Task requirements:
An exact reproduction of the lines from the one with "This cmdlet supports" to the end of the data below is required. No other lines may be included.

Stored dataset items
•••••

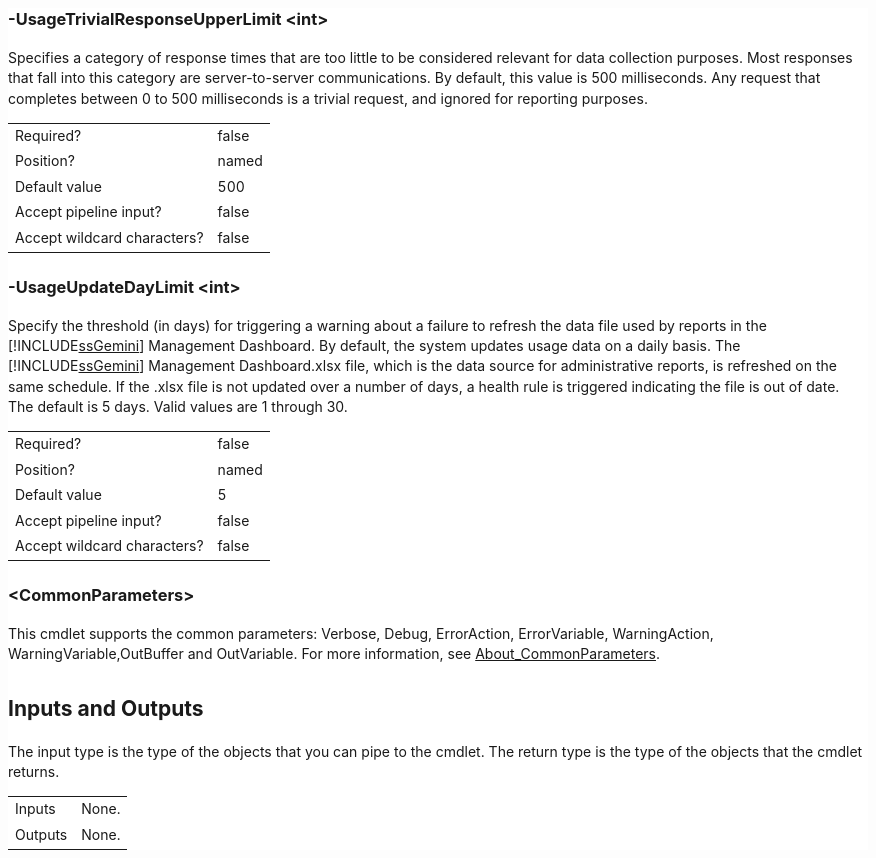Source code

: ### -UsageTrivialResponseUpperLimit <int\>  
 Specifies a category of response times that are too little to be considered relevant for data collection purposes. Most responses that fall into this category are server-to-server communications. By default, this value is 500 milliseconds. Any request that completes between 0 to 500 milliseconds is a trivial request, and ignored for reporting purposes.  
  
|||  
|-|-|  
|Required?|false|  
|Position?|named|  
|Default value|500|  
|Accept pipeline input?|false|  
|Accept wildcard characters?|false|  
  
### -UsageUpdateDayLimit <int\>  
 Specify the threshold (in days) for triggering a warning about a failure to refresh the data file used by reports in the [!INCLUDE[ssGemini](../../Topics/TopicNameContainA/tokens/ssGemini_md.md)] Management Dashboard. By default, the system updates usage data on a daily basis. The [!INCLUDE[ssGemini](../../Topics/TopicNameContainA/tokens/ssGemini_md.md)] Management Dashboard.xlsx file, which is the data source for administrative reports, is refreshed on the same schedule. If the .xlsx file is not updated over a number of days, a health rule is triggered indicating the file is out of date. The default is 5 days. Valid values are 1 through 30.  
  
|||  
|-|-|  
|Required?|false|  
|Position?|named|  
|Default value|5|  
|Accept pipeline input?|false|  
|Accept wildcard characters?|false|  
  
### <CommonParameters\>  
 This cmdlet supports the common parameters: Verbose, Debug, ErrorAction, ErrorVariable, WarningAction, WarningVariable,OutBuffer and OutVariable. For more information, see [About_CommonParameters](http://go.microsoft.com/fwlink/?linkID=227825).  
  
## Inputs and Outputs  
 The input type is the type of the objects that you can pipe to the cmdlet. The return type is the type of the objects that the cmdlet returns.  
  
|||  
|-|-|  
|Inputs|None.|  
|Outputs|None.|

•••••

Result below:
 This cmdlet supports the common parameters: Verbose, Debug, ErrorAction, ErrorVariable, WarningAction, WarningVariable,OutBuffer and OutVariable. For more information, see [About_CommonParameters](http://go.microsoft.com/fwlink/?linkID=227825).  
  
## Inputs and Outputs  
 The input type is the type of the objects that you can pipe to the cmdlet. The return type is the type of the objects that the cmdlet returns.  
  
|||  
|-|-|  
|Inputs|None.|  
|Outputs|None.|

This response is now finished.